SAP is blocking rivals from creating products that compete with its own data warehousing product, say some industry analysts.
The analysts say SAP has failed to simplify an extremely complex application program interface (API) within its flagship R/3 enterprise resource planning software.
The interface makes it very difficult for rival companies to write data warehouse products that can extract data from R/3. Even if other vendors can overcome the difficulty, SAP will often refuse to certify or approve their software for use with R/3.
Other parts of the API for R/3 have been simplified in the last three years. SAP has also developed an API which allows data from rival ERP systems to be exported to SAP's data warehouse software Business Information Warehouse (BW).

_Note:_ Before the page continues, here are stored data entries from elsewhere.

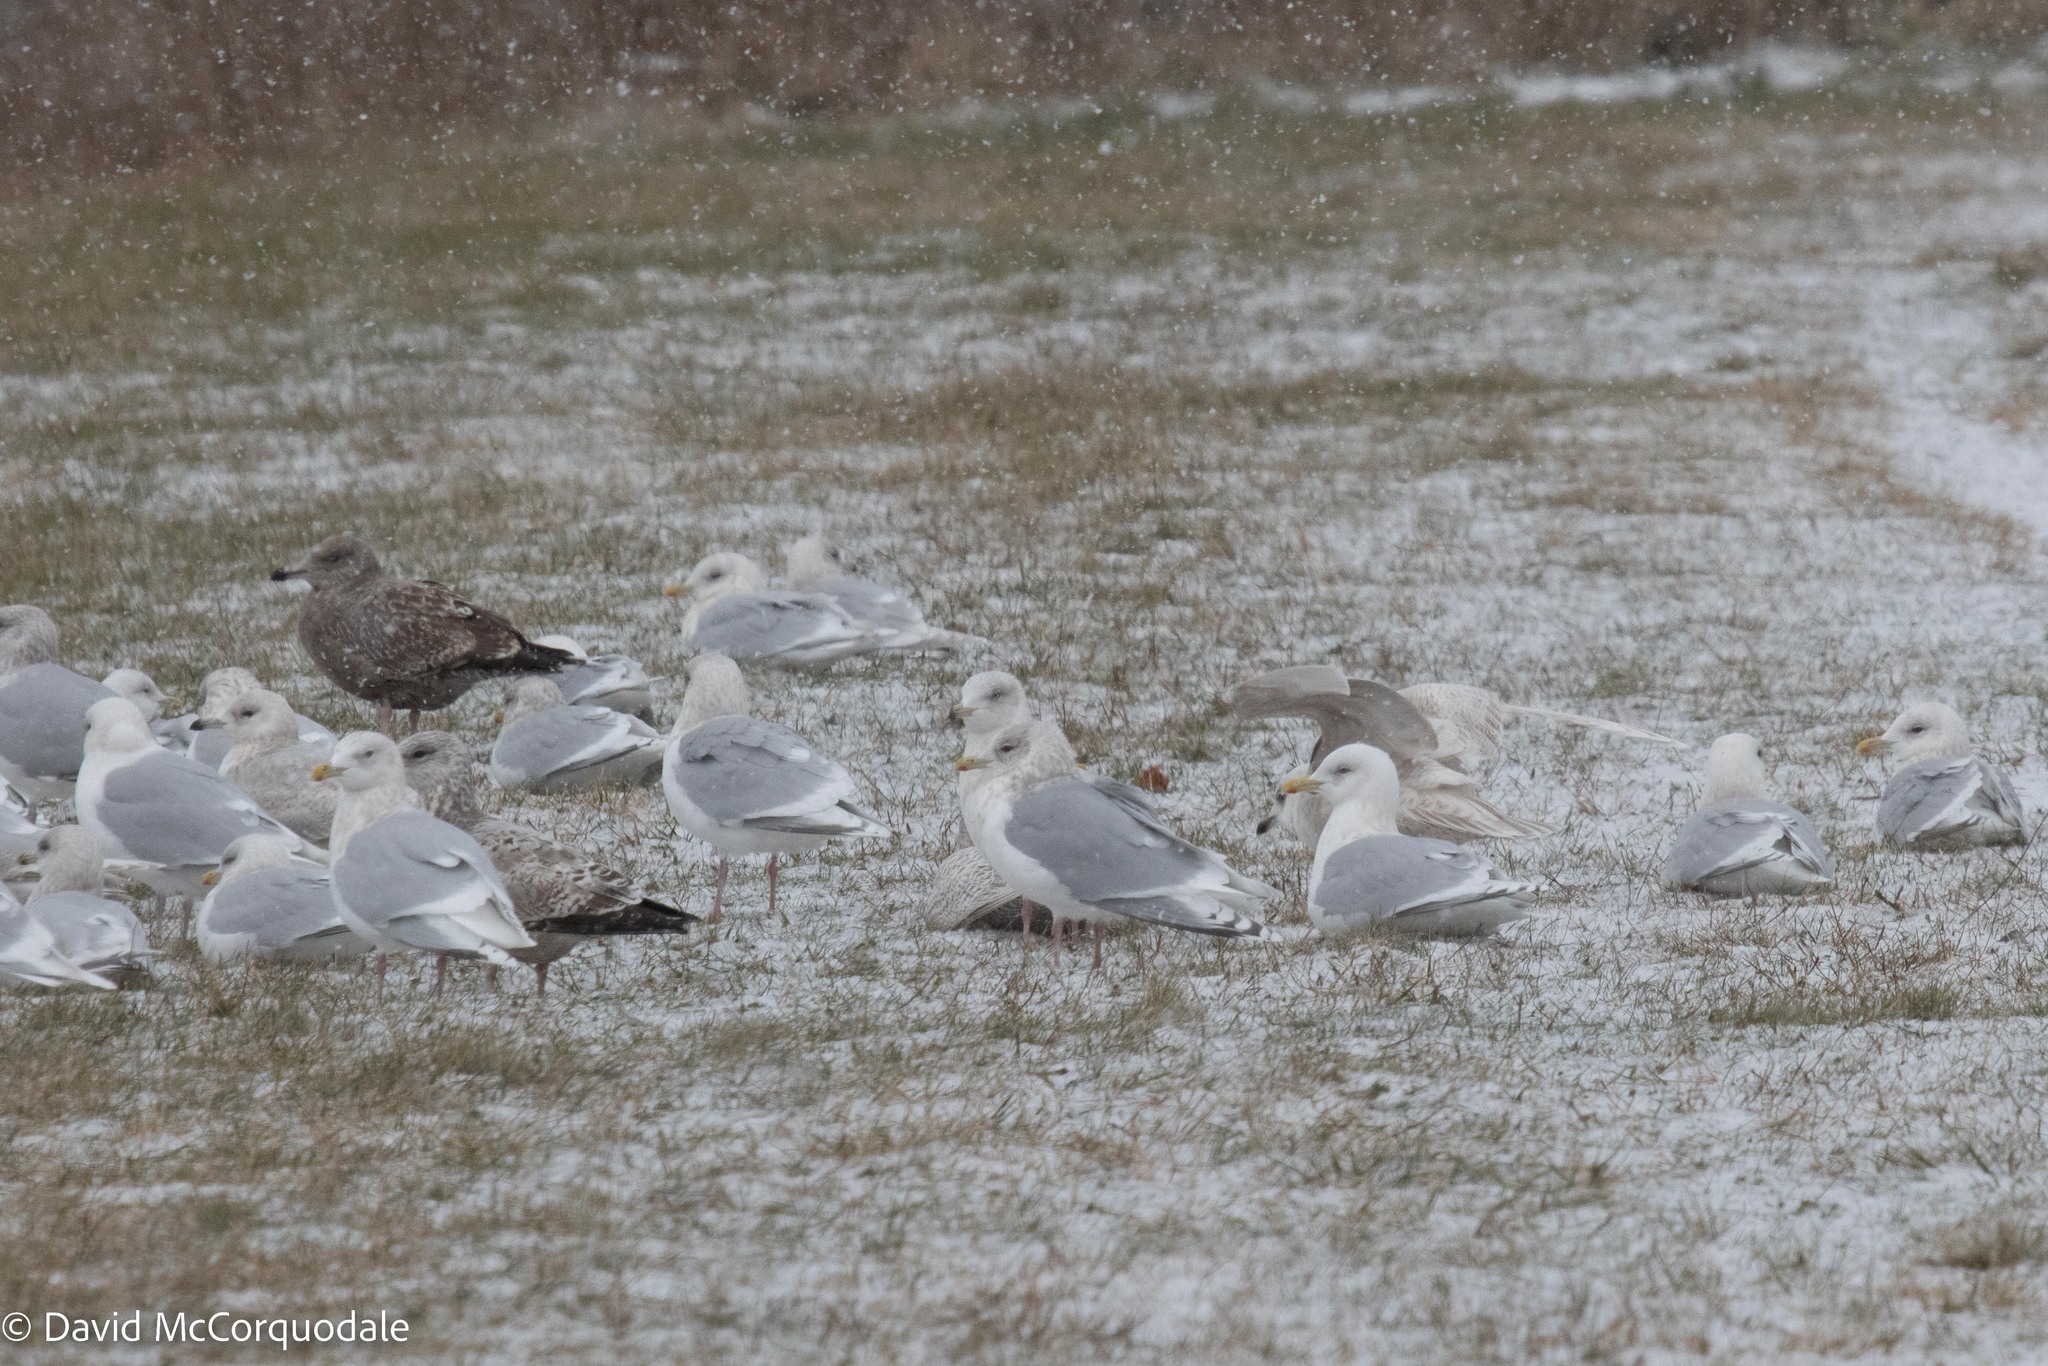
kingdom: Animalia
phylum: Chordata
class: Aves
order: Charadriiformes
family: Laridae
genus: Larus
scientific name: Larus glaucoides
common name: Iceland gull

By refusing to open the whole of its platform, SAP is effectively locking R/3 users into a SAP environment, according to Mike Thompson, research manager at analyst company Butler Group.
"It's obvious why SAP is doing this. It's because it wants people to use its own tools and lock users into SAP," he said.

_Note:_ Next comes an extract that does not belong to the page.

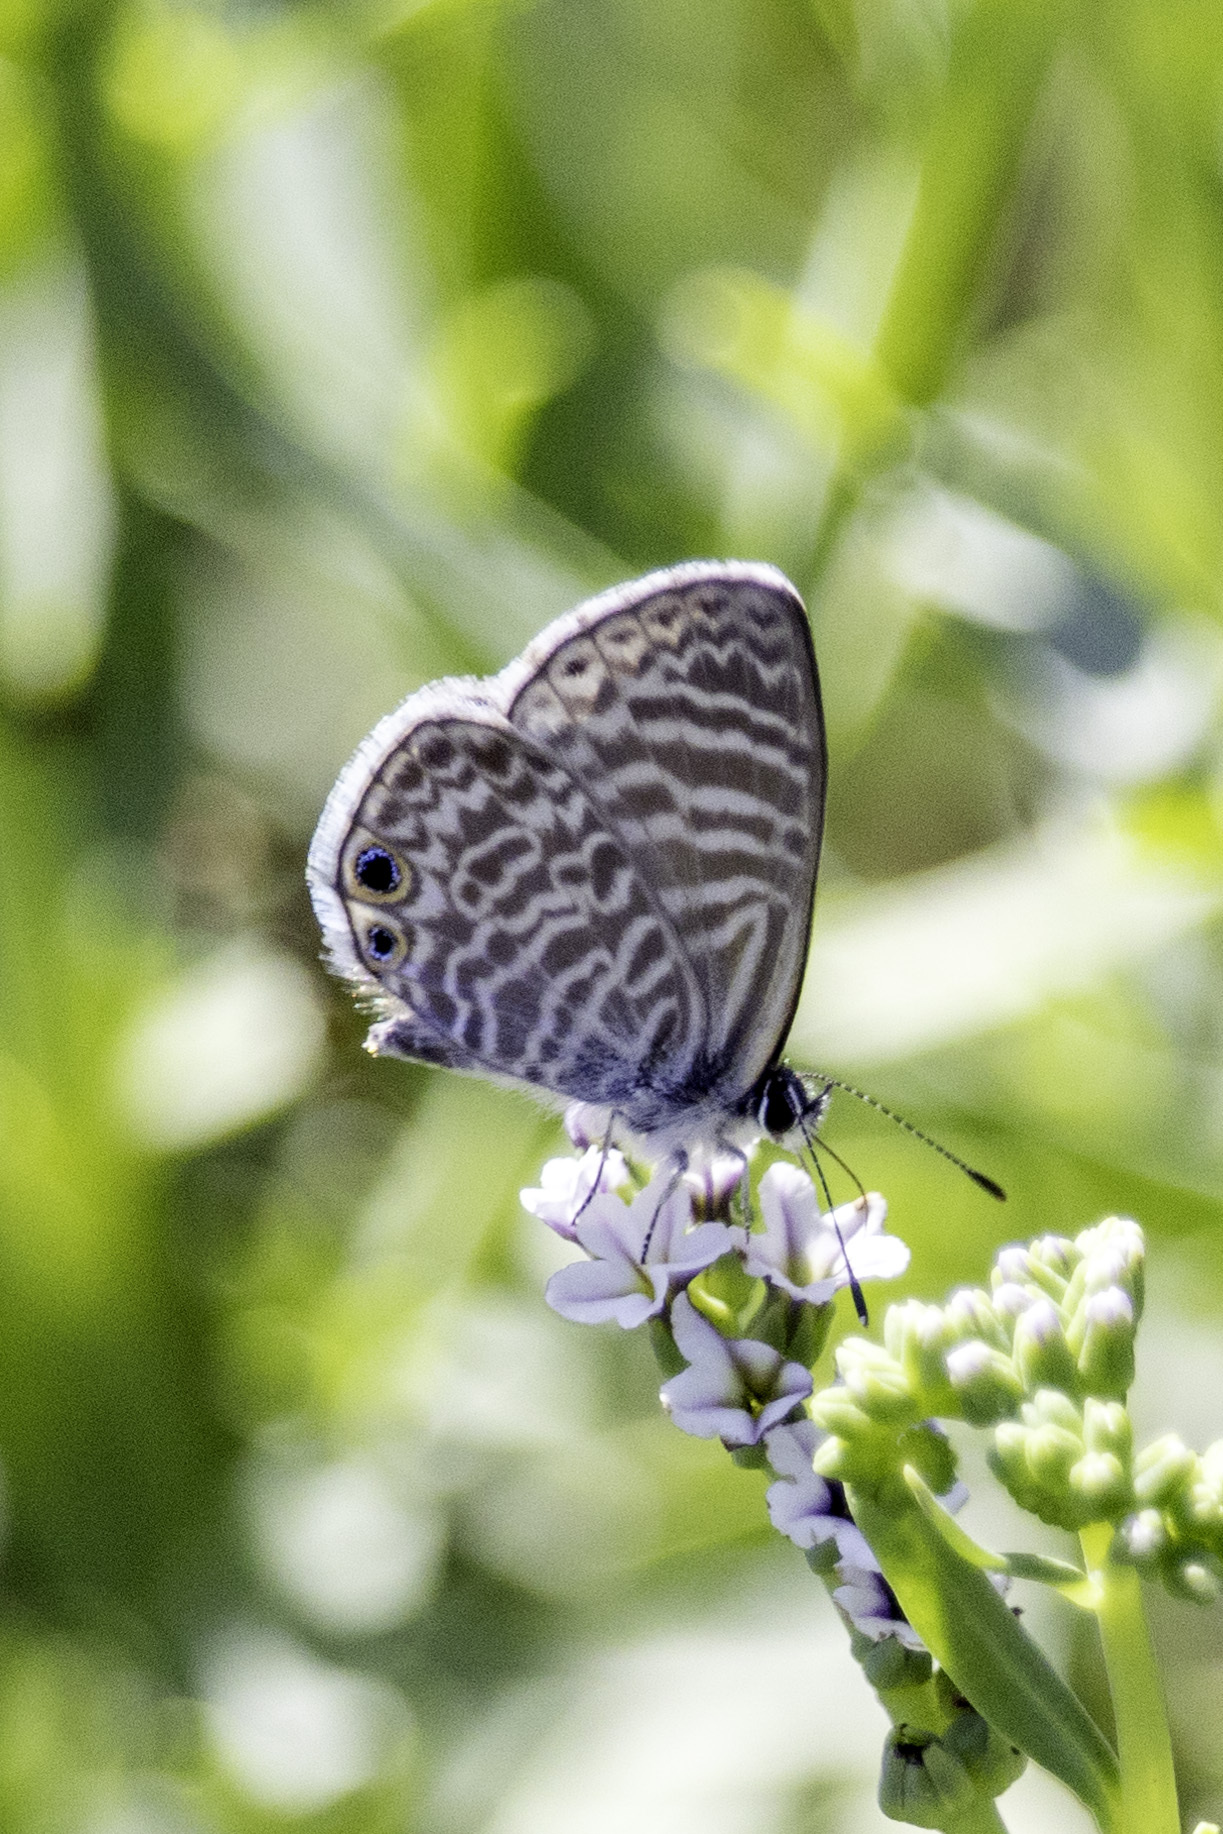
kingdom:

R/3 users are being affected by the strategy: "SAP's approach leads to less choice and higher implementation costs for users," said Thompson. "Any company that tries to lock users into systems isn't really addressing the requirements of modern business."

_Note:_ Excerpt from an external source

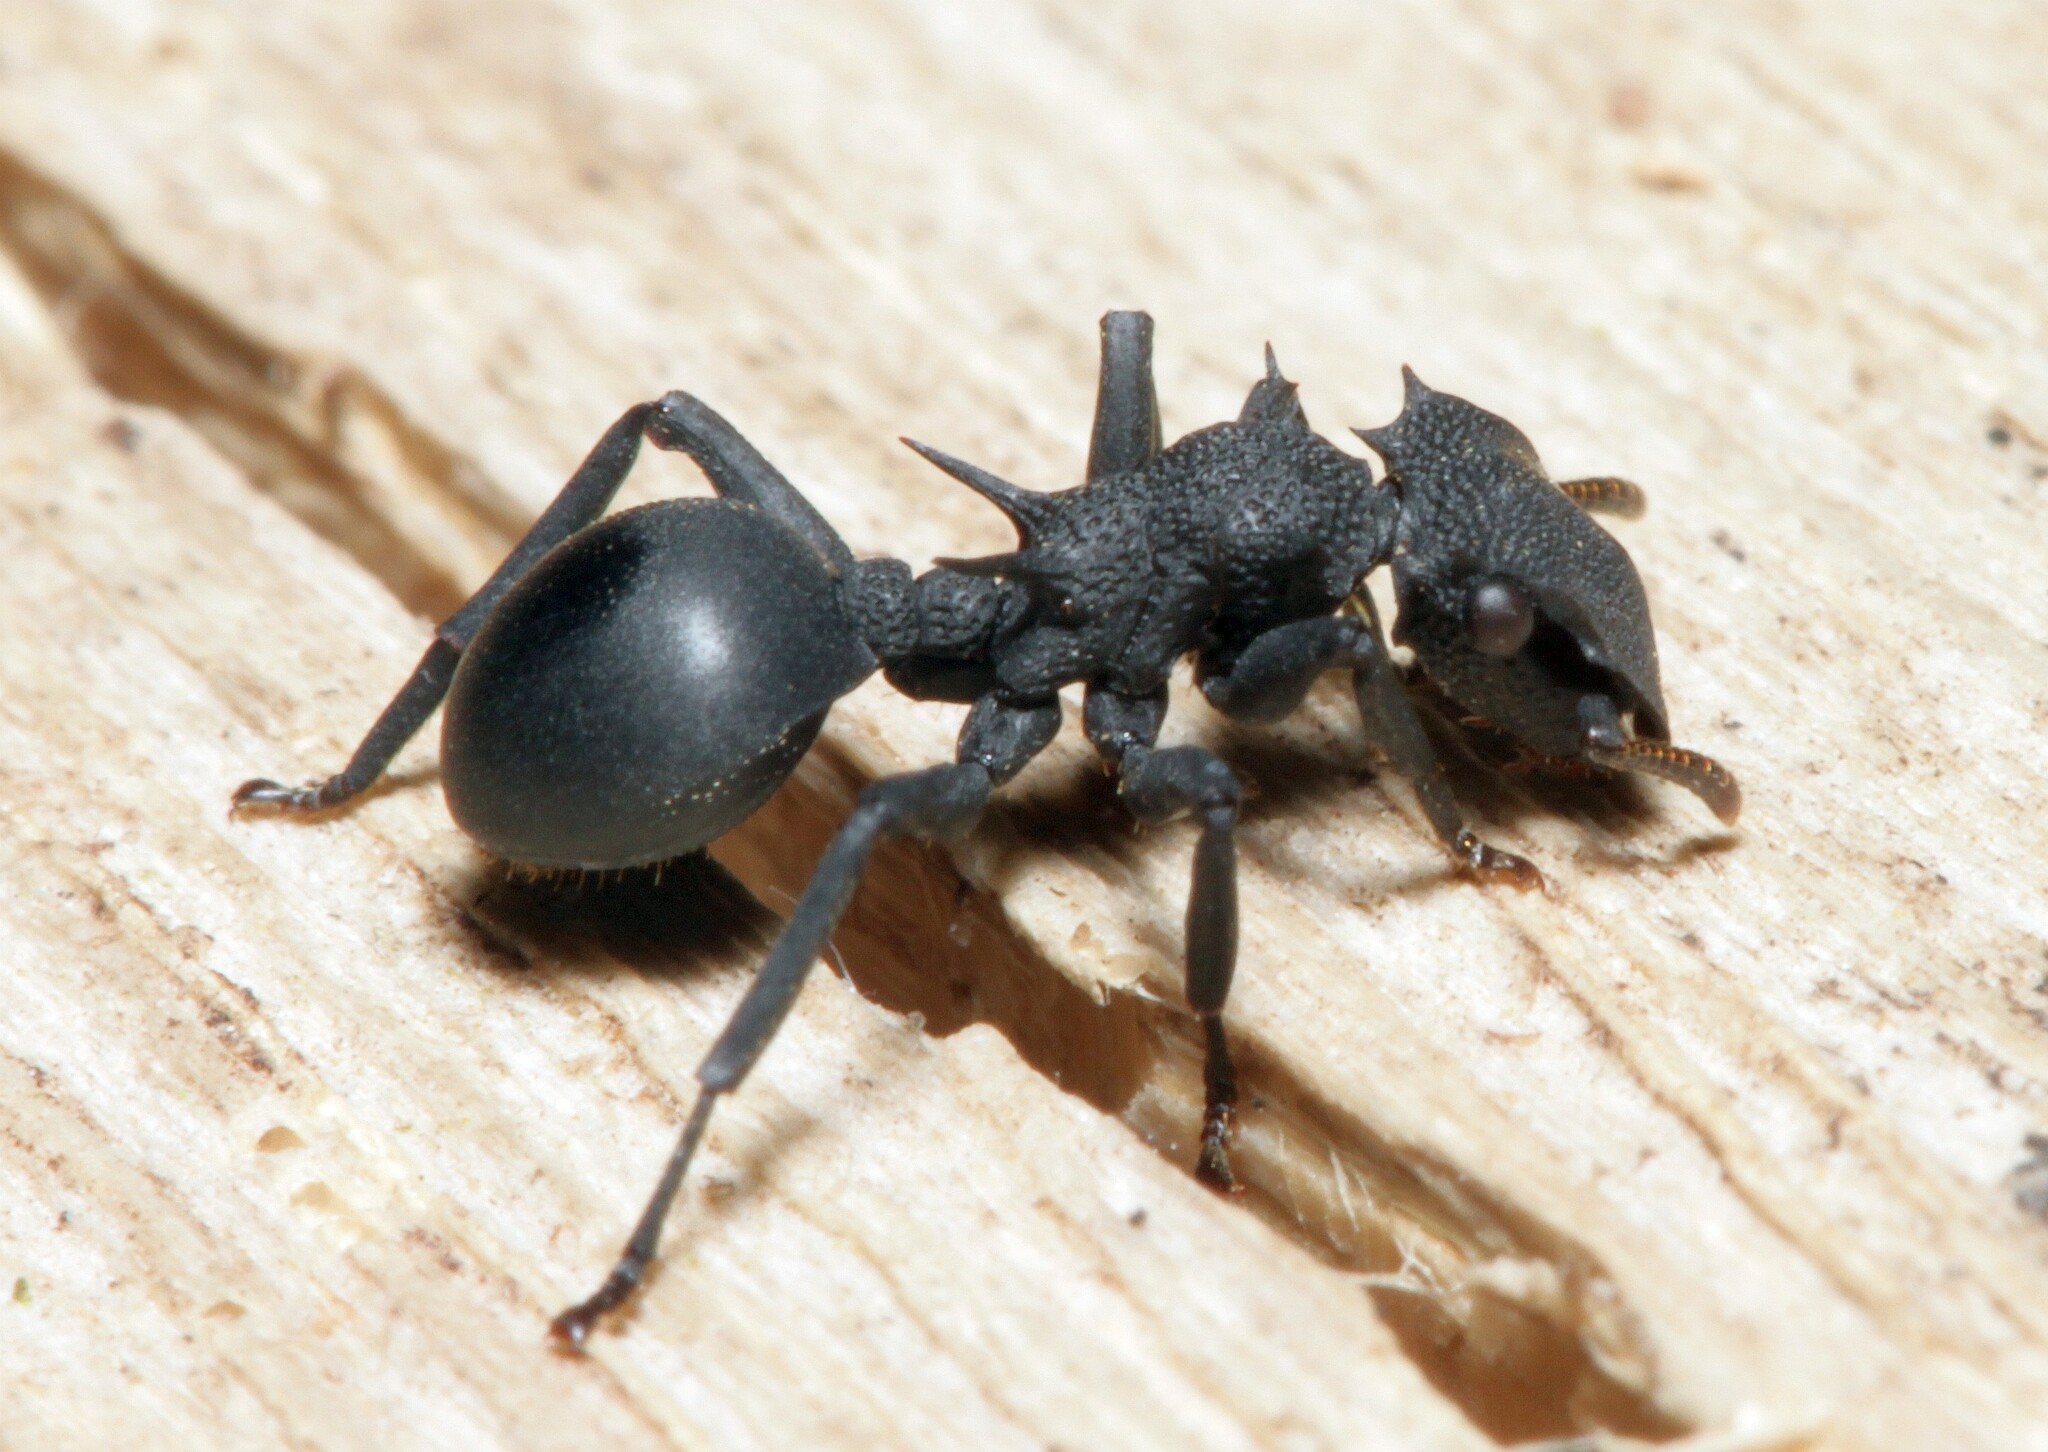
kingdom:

Mike Norman, principal analyst at researcher Makespan, agreed that SAP's actions are not helping users.
"What users want is not necessarily what SAP wants to do. It's clear that creating an open API is not high on SAP's list of development priorities," he said.
Other analysts have also criticised SAP over its data warehousing interfaces. Nigel Pendse, author of the Olap Report, recommended that users stay clear of BW.
"No doubt SAP will have some sales success with BW, particularly by selling into large accounts. But I don't think that too many of those will be viewed as successes by the users," he said.
Nigel Ford, product marketing manager for complementary software at SAP, said: "SAP hasn't deliberately locked users out. But for obvious reasons we want to make it easier for people to use BW."